La citta di Mario RidolfiUna grande mostra su Mario Ridolfi e la sua opera di ricostruzione della città di Terni è visitabile fino al 30 settembre 2006 nel complesso ristrutturato dell’ex Siri.

L’evento conclude le iniziative per celebrare il centenario della nascita di Ridolfi, uno dei maggiori architetti del novecento e fornisce un quadro complessivo dell’opera ridolfiana, collocata nel più ampio panorama nazionale e proiettata nel presente delle trasformazioni urbane più recenti, e nel passato con l’antefatto dell’opera di Cesare Bazzani a Terni.

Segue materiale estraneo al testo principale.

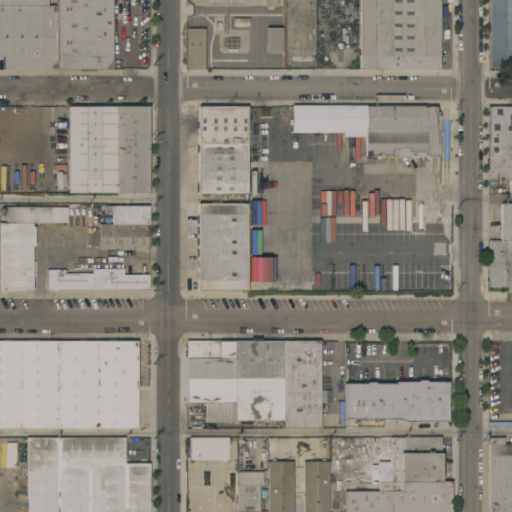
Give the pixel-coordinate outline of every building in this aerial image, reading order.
[(56,69),(3,69),(3,56),(0,56),(0,0),(47,0),(47,5),(57,5),(56,69)] [(57,0),(112,0),(112,68),(95,68),(95,71),(79,71),(79,69),(56,69),(57,5),(57,0)] [(283,28),(283,0),(314,0),(314,66),(283,66),(283,52),(283,28)] [(359,69),(359,0),(439,0),(439,69),(359,69)] [(511,0),(511,67),(488,67),(488,0),(511,0)] [(249,17),(249,27),(233,27),(233,18),(238,18),(249,17)] [(204,69),(185,69),(186,28),(204,28),(204,69)] [(266,52),(266,28),(283,28),(283,52),(266,52)] [(425,105),(425,106),(436,106),(436,112),(439,112),(439,156),(349,156),(349,131),(291,131),(291,106),(425,105)] [(68,106),(149,106),(149,193),(117,193),(117,192),(68,192),(68,106)] [(198,106),(247,106),(247,194),(198,194),(198,106)] [(511,182),(507,182),(507,180),(499,180),(499,193),(489,193),(488,106),(511,106),(511,182)] [(86,249),(86,223),(98,223),(98,209),(98,203),(105,203),(105,205),(144,205),(144,202),(147,202),(147,205),(149,205),(149,249),(86,249)] [(511,202),(511,287),(487,287),(488,240),(501,240),(501,203),(511,202)] [(198,203),(247,203),(247,291),(198,291),(198,203)] [(0,223),(5,223),(5,207),(67,207),(67,222),(32,222),(32,226),(35,226),(35,246),(32,246),(32,288),(23,288),(23,289),(8,289),(8,291),(0,291),(0,223)] [(57,288),(57,291),(53,291),(53,288),(47,288),(47,269),(64,269),(64,273),(92,273),(92,268),(123,268),(123,274),(148,274),(148,289),(57,288)] [(0,340),(2,340),(2,339),(12,339),(12,341),(28,341),(28,339),(38,339),(38,341),(78,341),(78,339),(86,339),(86,341),(108,341),(108,339),(116,339),(116,340),(137,340),(137,428),(0,428),(0,340)] [(235,422),(204,422),(204,402),(186,402),(186,340),(234,340),(235,420),(235,422)] [(234,340),(283,340),(283,420),(250,420),(250,424),(239,424),(239,420),(235,420),(234,340)] [(283,340),(320,340),(320,428),(283,428),(283,420),(283,340)] [(344,418),(344,384),(366,384),(366,382),(374,382),(374,383),(396,383),(396,382),(417,382),(417,380),(426,380),(426,382),(448,382),(448,421),(406,421),(396,418),(344,418)] [(329,390),(319,391),(320,406),(330,406),(329,390)] [(378,491),(378,482),(390,482),(390,436),(440,437),(440,480),(452,481),(451,511),(343,511),(344,491),(378,491)] [(26,511),(26,437),(125,437),(125,463),(149,463),(149,511),(26,511)] [(189,460),(189,437),(228,437),(228,459),(189,460)] [(511,511),(488,511),(488,437),(504,437),(504,444),(511,444),(511,511)] [(303,511),(303,461),(313,461),(313,438),(327,438),(327,461),(328,461),(328,511),(303,511)] [(292,511),(268,511),(268,461),(268,441),(277,441),(277,453),(292,452),(292,511)] [(237,471),(262,471),(262,485),(259,485),(259,511),(237,511),(237,471)]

All'ex Siri viene, a tal fine, prevista la riproposizione della mostra realizzata dalla Darc nella biennale di Venezia, Sguardi contemporanei e la contestuale presentazione di due mostre, una dedicata all’archeologia industriale Working Heritage Il futuro del Patrimonio Industriale elaborata nell’ambito del programma Cultura 2000 dell’Unione Europea, ed una dedicata all’opera di Cesare Bazzani a Terni promossa dall’Archivio di Stato di Terni curata dall’architetto Michele Giorgini.

E’ stata inoltre prevista una mostra di 10 fotografi ternani, aderenti all’associazione Cavour Art che hanno indagato la città post ridolfiana con una particolare attenzione alle architetture, agli spazi urbani ed alle sculture della città.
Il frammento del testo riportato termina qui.